As covered in using MCP servers with Ollama and local LLMs requires a bridge, Ollama is the inference engine, not an MCP host, but the bridge side touches files, databases, and SaaS tokens.
If those results flowed back into Ollama as prompt content or tool responses, they may persist in heap memory.
This is not a case of “the AI leaked a secret through its output.”

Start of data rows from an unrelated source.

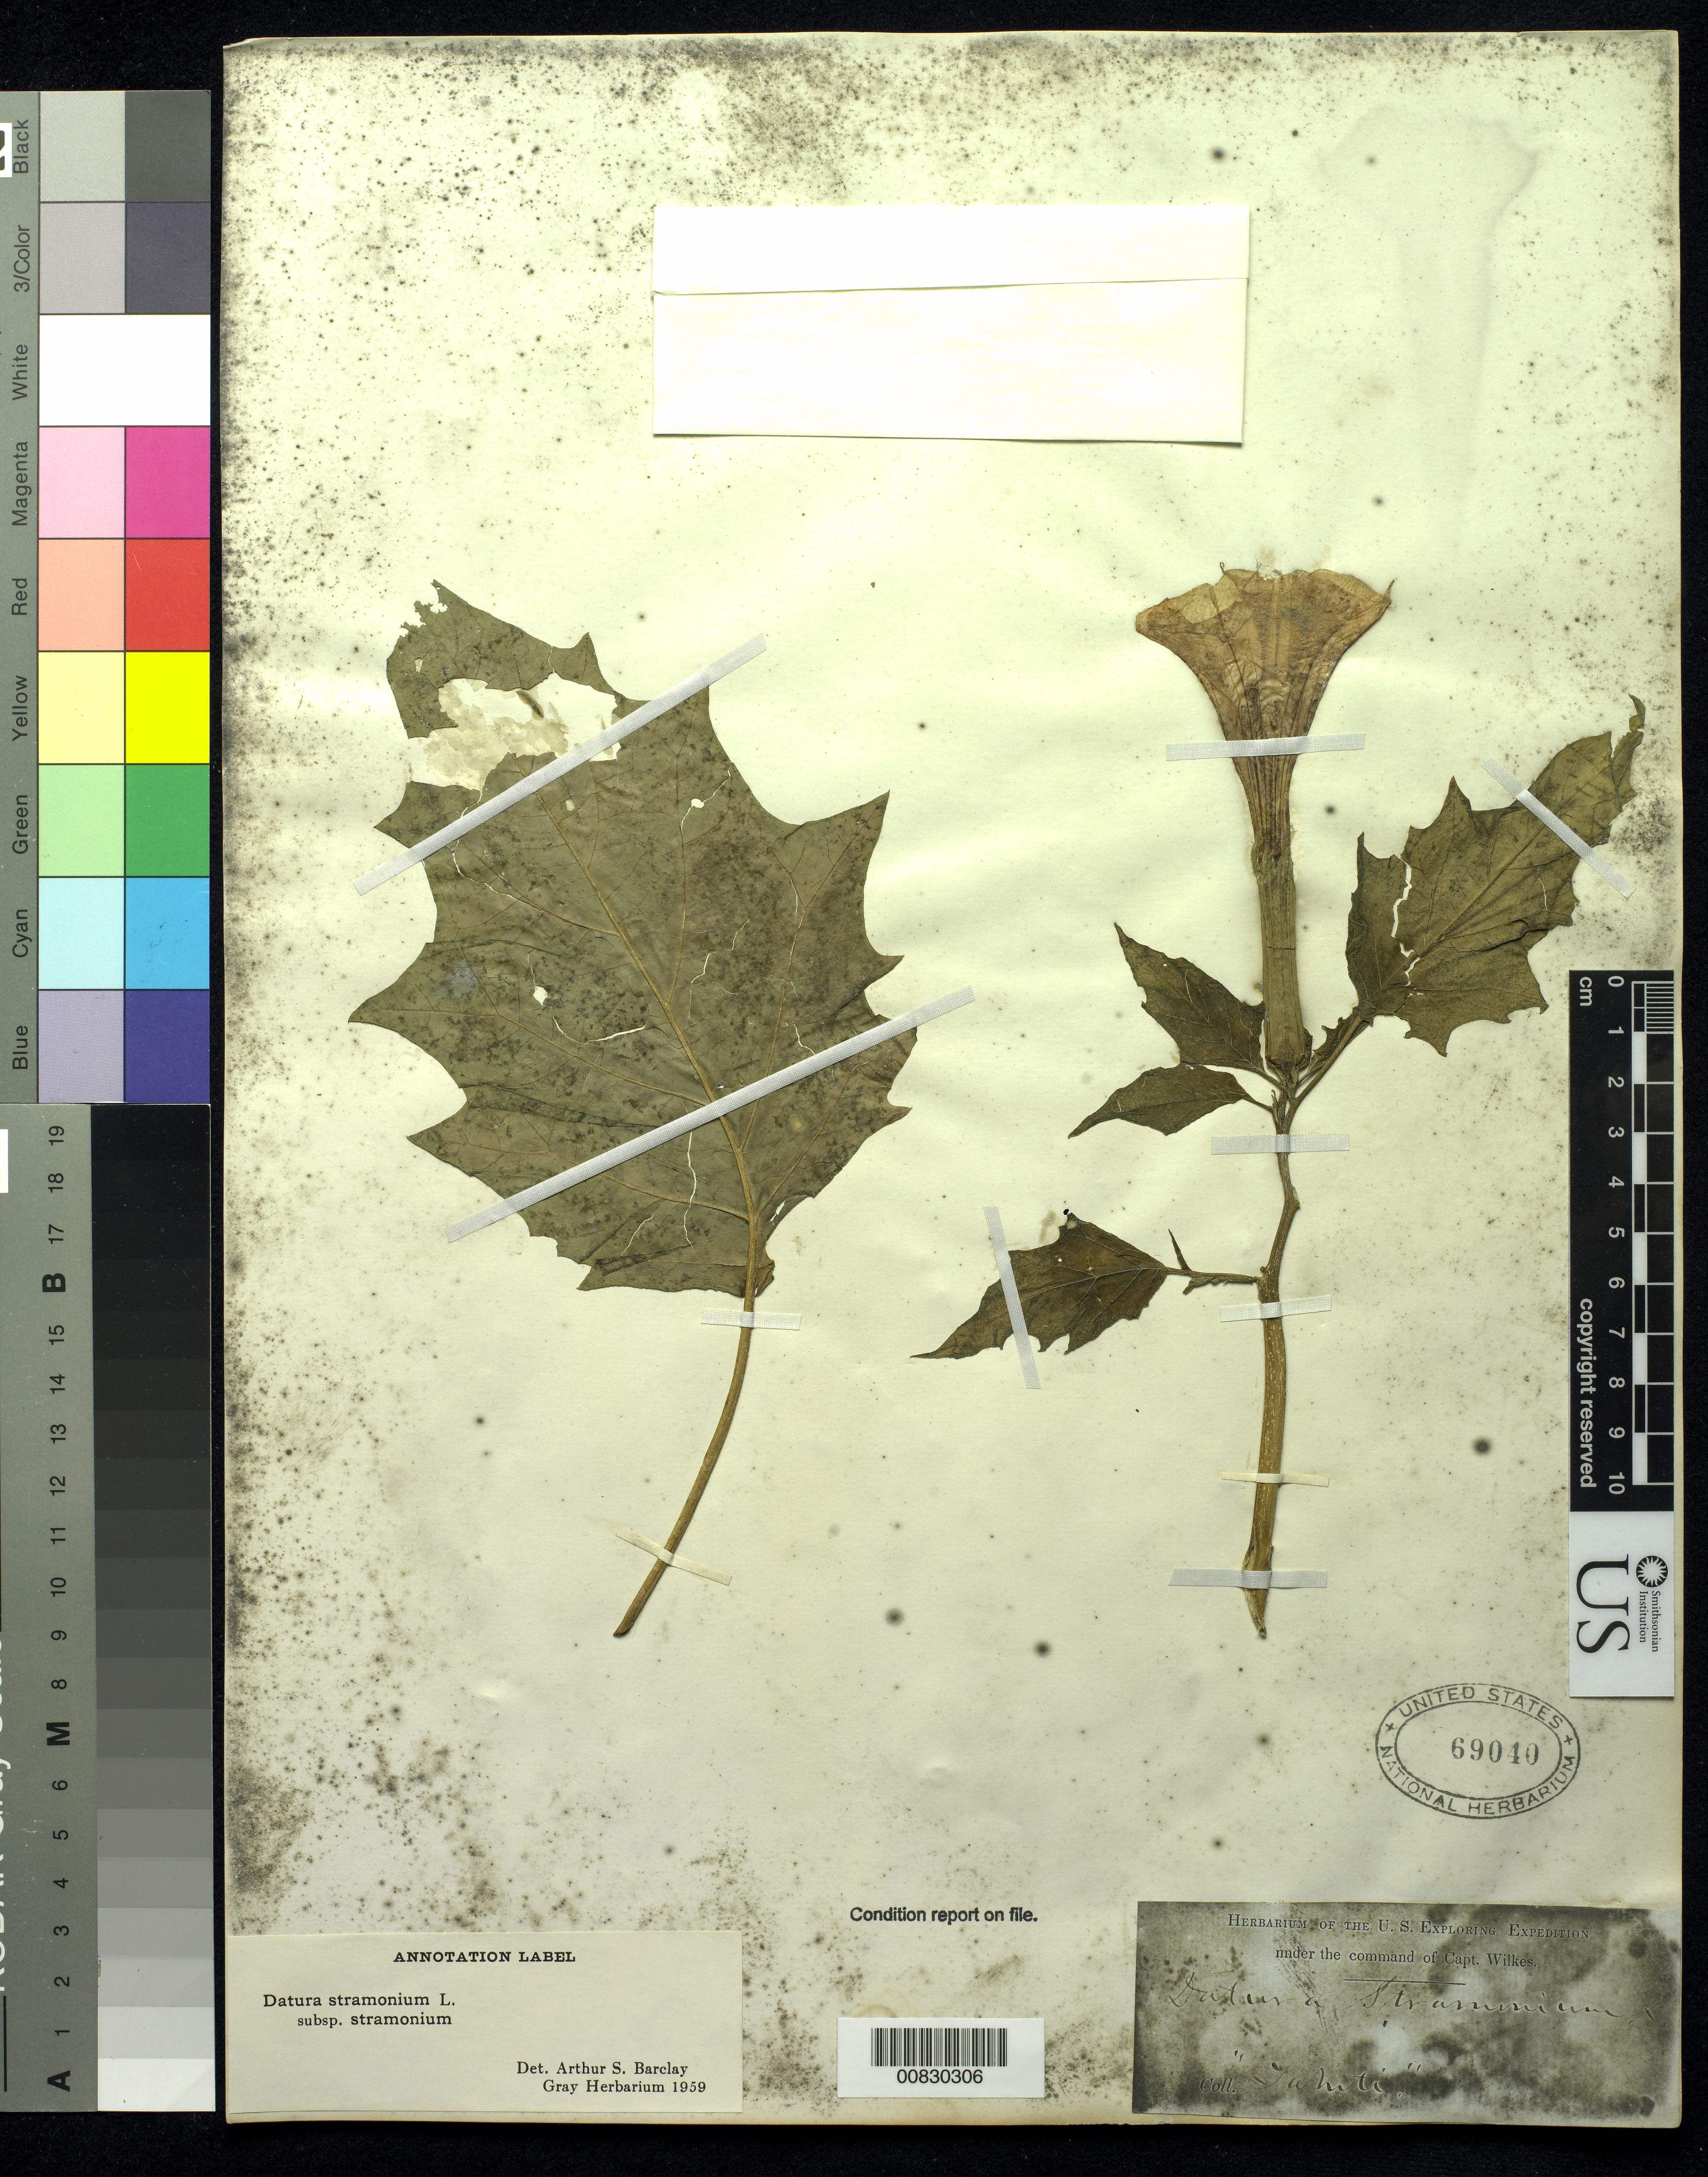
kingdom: Plantae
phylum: Tracheophyta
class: Magnoliopsida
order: Solanales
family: Solanaceae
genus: Datura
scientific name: Datura stramonium subsp. stramonium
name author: L.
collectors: Wilkes Explor. Exped.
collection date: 1838/1842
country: French Polynesia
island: Tahiti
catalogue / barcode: US 69040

The server process memory boundary was breached before any model-level guardrail or prompt safety check comes into play.
Fixing the read is not enough if the API is still open
Updating to 0.17.1+ closes this specific GGUF out-of-bounds read.
It does not make it safe to expose the Ollama API without authentication.
/api/create creates models.
/api/push sends artifacts to external registries.
An unauthenticated endpoint that accepts both from the network hands out significant capability, CVE or not.
Bind Ollama to 127.0.0.1 or a closed network.
If external access is needed, put Tailscale, WireGuard, mTLS, or an authenticated reverse proxy in front.
Check Docker Compose and systemd configs for lingering OLLAMA_HOST=0.0.0.0.
If you are pulling Ollama Docker images by pinned tag, update the tag.
If the API was exposed for any period, rotate API keys that lived in the Ollama process environment.
Look for unusual sequences of /api/blobs, /api/create, /api/push in logs.
Check outbound traffic to model registries.
If you run an asset discovery tool like runZero, sweep for the Ollama product name and 11434/tcp.